L.E. Modesitt, Jr. slithered into my consciousness with a series of mediocre books now collected as "The Time Diver" series. Frankly, they were readable, but not very. Then he popped up with The Ecolitan Envoy, a book with a different take on Ecology and a universe run by the big corporate dumbguys that started off well, but failed to deliver on its early promise. So Modesitt was okay, and ran in the middle of the "Class B" pack of writers.
Then I read a novel called The Magic Of Recluce and I saw a writer poised to take off for greater things. Although a fantasy novel, the "order-spelling" of the Black Mages of Recluce, and the "Chaos Magic" of the White Mages are well thought-out, and this time, the good guys wear black. This first novel is also a coming-of-age novel, a setting for which I have a fondness, and also has hooks into SF. Which you find out in The Fall of Angels.
The first 20 or so of the Recluce books... No, not really. But there are twelve. Is this what has been called "page production madness"? Well, not really, as each of the stories gives more details and different protagonists to play with. Still, although I'm looking forward to Wellsprings of Chaos I still sometimes feel "over Recluced".
Modesitt has a couple other series going on: The Spell Singer novels, the Corean Chronicles, his Ghost novels (very strange, an alternative universe in which ghosts are tangible) and others ( which you may view at his Official Website).

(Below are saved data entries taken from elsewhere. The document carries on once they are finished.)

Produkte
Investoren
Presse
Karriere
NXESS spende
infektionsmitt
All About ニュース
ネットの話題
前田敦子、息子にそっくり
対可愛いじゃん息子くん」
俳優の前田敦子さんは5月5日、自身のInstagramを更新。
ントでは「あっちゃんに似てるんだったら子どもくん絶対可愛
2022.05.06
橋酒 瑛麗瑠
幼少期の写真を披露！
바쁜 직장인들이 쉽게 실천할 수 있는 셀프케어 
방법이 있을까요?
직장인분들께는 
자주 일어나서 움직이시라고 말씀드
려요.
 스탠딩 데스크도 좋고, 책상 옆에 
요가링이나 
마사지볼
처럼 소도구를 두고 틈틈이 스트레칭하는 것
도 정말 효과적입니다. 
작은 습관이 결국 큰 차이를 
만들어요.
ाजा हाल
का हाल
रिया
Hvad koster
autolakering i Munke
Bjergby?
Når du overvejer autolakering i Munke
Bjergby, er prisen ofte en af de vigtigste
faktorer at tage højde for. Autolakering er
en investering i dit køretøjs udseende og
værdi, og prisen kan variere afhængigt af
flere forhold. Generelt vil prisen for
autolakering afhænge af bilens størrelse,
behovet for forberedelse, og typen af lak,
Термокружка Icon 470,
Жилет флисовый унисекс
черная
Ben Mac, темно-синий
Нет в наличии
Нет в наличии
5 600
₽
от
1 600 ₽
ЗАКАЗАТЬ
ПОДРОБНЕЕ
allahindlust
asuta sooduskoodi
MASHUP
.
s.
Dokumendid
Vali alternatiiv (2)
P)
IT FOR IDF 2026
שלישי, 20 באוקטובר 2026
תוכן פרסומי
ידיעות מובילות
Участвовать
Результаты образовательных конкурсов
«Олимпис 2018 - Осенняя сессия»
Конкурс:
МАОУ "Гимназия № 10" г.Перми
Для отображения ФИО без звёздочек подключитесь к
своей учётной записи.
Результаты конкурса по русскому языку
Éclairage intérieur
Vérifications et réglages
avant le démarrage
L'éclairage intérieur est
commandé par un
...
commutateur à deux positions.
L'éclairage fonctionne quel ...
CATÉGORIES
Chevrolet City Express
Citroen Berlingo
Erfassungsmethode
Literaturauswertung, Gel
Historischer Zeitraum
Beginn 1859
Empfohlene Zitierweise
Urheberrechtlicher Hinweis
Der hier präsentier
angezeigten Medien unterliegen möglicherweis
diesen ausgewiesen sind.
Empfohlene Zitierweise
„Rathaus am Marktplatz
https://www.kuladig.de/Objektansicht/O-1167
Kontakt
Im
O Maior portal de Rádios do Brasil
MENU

In his non-series books, though, one of the most moving, intriguing novels is Archform:Beauty upon which I have pontificated in an earlier editorial. Everyone's basic needs are taken care of in this world, but how does one create a meaningful life? Some great thinking in here.
I'd also forgotten that Modesitt has written a number of stories which have appeared in Analog, Asimov's and other magazines. So he is also a short-story writer.
L.E. Modesitt has grown as a writer over the past decade and is now one of the most enjoyable writers of the new century. I read all his new works as I can find them, and recommend them to my friends who chew gum. No, no... That didn't come out right... To my friends who WON'T chew gum... There, that's better.